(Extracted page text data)

******

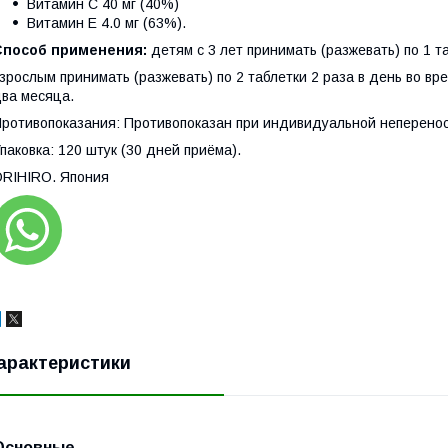
Витамин C 40 мг (40%)
Витамин Е 4.0 мг (63%).
Способ применения:
детям с 3 лет принимать (разжевать) по 1 т
зрослым принимать (разжевать) по 2 таблетки 2 раза в день во в
ва месяца.
ротивопоказания: Противопоказан при индивидуальной неперенос
паковка: 120 штук (30 дней приёма).
ORIHIRO. Япония
арактеристики
Основные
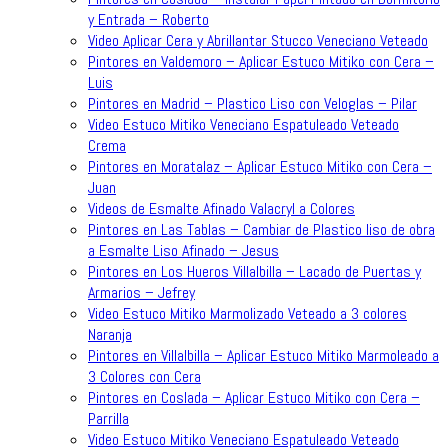
y Entrada – Roberto
Video Aplicar Cera y Abrillantar Stucco Veneciano Veteado
Pintores en Valdemoro – Aplicar Estuco Mitiko con Cera –
Luis
Pintores en Madrid – Plastico Liso con Veloglas – Pilar
Video Estuco Mitiko Veneciano Espatuleado Veteado
Crema
Pintores en Moratalaz – Aplicar Estuco Mitiko con Cera –
Juan
Videos de Esmalte Afinado Valacryl a Colores
Pintores en Las Tablas – Cambiar de Plastico liso de obra
a Esmalte Liso Afinado – Jesus
Pintores en Los Hueros Villalbilla – Lacado de Puertas y
Armarios – Jefrey
Video Estuco Mitiko Marmolizado Veteado a 3 colores
Naranja
Pintores en Villalbilla – Aplicar Estuco Mitiko Marmoleado a
3 Colores con Cera
Pintores en Coslada – Aplicar Estuco Mitiko con Cera –
Parrilla
Video Estuco Mitiko Veneciano Espatuleado Veteado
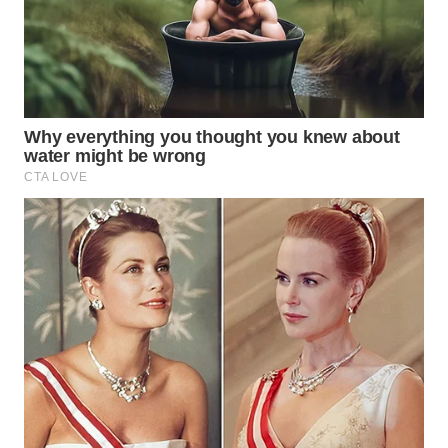
WAHANA
ADVOKAT
WAHANA
INFRASTRUKTUR
WAHANA
KONSUMEN
WAHANA
LISTRIK
WAHANA
TRAVEL
WAHANA
TV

******

Go through the entries above and copy each line with "Aplicar" in it.

= Answer for the task =
Video Aplicar Cera y Abrillantar Stucco Veneciano Veteado
Pintores en Valdemoro – Aplicar Estuco Mitiko con Cera –
Pintores en Moratalaz – Aplicar Estuco Mitiko con Cera –
Pintores en Villalbilla – Aplicar Estuco Mitiko Marmoleado a
Pintores en Coslada – Aplicar Estuco Mitiko con Cera –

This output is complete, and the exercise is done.